Within the listing that follows, state how many lines include the word "technologies"; write only that number.

*** Begin section ***

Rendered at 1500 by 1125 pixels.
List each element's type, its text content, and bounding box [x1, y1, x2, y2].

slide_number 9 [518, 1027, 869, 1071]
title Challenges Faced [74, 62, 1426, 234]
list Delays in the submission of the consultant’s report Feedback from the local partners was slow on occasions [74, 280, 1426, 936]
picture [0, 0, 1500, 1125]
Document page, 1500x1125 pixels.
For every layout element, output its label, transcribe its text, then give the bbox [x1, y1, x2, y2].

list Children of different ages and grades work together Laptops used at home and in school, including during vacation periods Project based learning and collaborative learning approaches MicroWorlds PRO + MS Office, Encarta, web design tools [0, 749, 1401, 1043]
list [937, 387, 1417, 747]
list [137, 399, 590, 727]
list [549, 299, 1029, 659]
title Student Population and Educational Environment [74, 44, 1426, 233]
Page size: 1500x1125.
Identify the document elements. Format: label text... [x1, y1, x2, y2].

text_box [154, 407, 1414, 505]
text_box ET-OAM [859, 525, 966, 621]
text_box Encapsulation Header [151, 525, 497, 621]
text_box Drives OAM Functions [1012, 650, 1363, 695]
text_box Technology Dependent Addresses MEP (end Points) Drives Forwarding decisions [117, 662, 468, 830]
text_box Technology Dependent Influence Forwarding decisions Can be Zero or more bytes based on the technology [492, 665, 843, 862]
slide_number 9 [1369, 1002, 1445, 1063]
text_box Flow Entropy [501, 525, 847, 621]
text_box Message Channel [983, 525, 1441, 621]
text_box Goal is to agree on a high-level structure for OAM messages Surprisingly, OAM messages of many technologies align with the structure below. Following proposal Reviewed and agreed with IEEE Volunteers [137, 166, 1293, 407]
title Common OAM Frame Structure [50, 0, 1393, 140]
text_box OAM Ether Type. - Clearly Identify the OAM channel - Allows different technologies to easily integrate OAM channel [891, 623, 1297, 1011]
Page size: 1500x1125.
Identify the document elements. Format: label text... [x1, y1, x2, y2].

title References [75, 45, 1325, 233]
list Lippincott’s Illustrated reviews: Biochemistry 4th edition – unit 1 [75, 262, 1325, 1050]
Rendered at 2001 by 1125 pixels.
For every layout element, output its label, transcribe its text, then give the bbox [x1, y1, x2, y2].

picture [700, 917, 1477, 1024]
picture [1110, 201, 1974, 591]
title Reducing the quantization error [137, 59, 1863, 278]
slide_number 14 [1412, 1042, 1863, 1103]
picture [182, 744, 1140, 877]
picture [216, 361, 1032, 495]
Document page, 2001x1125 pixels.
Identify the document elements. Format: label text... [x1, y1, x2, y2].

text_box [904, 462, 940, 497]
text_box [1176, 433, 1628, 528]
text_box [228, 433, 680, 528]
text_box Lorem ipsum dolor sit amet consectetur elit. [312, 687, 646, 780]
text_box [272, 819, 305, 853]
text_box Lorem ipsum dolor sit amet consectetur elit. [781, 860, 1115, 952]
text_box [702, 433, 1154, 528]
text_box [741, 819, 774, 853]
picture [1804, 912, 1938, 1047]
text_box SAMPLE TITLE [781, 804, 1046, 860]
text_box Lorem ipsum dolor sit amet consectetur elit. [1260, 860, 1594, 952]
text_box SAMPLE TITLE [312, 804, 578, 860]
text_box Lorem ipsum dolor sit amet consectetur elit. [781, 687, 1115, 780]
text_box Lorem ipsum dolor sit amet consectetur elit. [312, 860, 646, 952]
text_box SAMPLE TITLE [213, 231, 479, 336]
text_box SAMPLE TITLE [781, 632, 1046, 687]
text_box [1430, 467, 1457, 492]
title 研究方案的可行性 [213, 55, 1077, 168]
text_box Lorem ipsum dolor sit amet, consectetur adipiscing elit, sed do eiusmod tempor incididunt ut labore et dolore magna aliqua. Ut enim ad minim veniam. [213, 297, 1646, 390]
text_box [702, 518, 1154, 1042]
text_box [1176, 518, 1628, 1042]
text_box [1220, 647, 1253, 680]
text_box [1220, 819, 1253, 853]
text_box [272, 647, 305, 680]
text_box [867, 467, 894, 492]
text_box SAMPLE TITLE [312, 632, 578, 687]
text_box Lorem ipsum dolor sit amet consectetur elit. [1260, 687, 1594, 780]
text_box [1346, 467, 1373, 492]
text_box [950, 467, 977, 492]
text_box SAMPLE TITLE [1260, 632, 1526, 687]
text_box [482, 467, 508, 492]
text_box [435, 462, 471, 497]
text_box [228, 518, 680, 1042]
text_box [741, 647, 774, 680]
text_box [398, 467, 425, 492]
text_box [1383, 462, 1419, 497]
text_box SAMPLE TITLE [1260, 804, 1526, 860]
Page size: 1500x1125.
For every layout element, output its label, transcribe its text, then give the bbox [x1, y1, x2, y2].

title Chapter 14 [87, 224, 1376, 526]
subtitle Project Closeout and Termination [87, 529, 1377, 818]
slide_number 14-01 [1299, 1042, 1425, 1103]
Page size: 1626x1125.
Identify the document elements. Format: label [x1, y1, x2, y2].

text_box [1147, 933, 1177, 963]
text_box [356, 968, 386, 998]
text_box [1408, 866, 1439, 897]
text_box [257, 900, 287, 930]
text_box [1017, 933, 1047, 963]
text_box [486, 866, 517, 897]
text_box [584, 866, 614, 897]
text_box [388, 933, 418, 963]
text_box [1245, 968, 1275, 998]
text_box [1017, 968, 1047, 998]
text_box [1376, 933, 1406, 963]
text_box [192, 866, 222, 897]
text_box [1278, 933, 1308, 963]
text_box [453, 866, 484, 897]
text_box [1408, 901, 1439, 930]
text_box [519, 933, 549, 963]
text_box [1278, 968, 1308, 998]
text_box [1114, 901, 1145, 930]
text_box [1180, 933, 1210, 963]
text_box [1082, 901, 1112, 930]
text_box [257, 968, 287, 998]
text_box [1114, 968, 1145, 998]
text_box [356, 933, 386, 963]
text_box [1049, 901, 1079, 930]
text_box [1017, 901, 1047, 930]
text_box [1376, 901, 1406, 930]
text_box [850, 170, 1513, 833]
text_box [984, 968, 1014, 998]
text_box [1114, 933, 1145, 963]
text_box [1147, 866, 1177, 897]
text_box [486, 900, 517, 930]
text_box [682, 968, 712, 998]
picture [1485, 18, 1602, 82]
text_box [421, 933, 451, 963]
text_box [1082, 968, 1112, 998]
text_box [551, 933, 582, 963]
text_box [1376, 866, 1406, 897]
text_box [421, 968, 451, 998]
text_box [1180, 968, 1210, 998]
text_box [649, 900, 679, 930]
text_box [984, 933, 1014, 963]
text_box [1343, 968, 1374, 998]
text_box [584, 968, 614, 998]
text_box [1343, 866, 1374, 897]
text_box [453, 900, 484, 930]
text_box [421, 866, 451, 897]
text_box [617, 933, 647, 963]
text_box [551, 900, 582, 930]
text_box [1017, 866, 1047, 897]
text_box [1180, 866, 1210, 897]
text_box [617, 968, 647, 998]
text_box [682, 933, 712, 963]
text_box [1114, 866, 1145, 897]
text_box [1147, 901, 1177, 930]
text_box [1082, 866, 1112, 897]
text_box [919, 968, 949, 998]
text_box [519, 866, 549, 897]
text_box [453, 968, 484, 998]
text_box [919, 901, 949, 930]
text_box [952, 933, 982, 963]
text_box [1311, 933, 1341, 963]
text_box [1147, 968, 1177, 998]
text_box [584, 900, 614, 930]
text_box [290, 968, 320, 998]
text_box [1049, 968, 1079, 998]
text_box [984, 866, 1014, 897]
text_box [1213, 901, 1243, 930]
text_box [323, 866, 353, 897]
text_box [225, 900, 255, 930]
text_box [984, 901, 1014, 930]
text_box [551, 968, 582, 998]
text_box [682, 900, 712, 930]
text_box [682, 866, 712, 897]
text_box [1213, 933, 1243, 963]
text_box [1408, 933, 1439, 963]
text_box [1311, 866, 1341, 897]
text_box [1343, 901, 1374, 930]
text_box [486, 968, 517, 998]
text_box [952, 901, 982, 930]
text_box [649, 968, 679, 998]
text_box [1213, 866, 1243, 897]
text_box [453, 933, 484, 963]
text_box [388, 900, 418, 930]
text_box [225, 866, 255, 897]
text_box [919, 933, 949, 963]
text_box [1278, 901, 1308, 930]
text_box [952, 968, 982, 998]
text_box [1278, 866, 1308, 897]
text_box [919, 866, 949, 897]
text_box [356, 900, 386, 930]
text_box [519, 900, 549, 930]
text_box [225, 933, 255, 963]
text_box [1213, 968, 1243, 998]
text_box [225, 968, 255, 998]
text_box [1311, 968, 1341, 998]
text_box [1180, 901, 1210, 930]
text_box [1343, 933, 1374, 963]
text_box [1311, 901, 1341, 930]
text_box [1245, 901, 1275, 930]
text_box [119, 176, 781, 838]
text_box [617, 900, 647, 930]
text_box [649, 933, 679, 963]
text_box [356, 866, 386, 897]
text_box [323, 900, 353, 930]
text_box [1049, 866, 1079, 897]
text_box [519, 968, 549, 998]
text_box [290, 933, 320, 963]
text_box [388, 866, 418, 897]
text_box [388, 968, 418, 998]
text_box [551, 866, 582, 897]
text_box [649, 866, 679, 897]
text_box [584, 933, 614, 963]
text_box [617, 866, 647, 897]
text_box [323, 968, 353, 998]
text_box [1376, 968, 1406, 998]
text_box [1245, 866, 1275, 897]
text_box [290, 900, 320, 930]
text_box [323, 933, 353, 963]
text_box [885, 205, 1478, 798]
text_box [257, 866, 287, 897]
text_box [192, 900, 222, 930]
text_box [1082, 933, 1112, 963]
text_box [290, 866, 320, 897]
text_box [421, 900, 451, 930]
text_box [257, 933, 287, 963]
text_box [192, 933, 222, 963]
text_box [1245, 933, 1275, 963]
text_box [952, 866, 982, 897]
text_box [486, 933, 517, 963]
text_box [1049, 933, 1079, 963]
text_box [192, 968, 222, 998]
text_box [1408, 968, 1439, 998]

*** End section ***

Exercise output: 2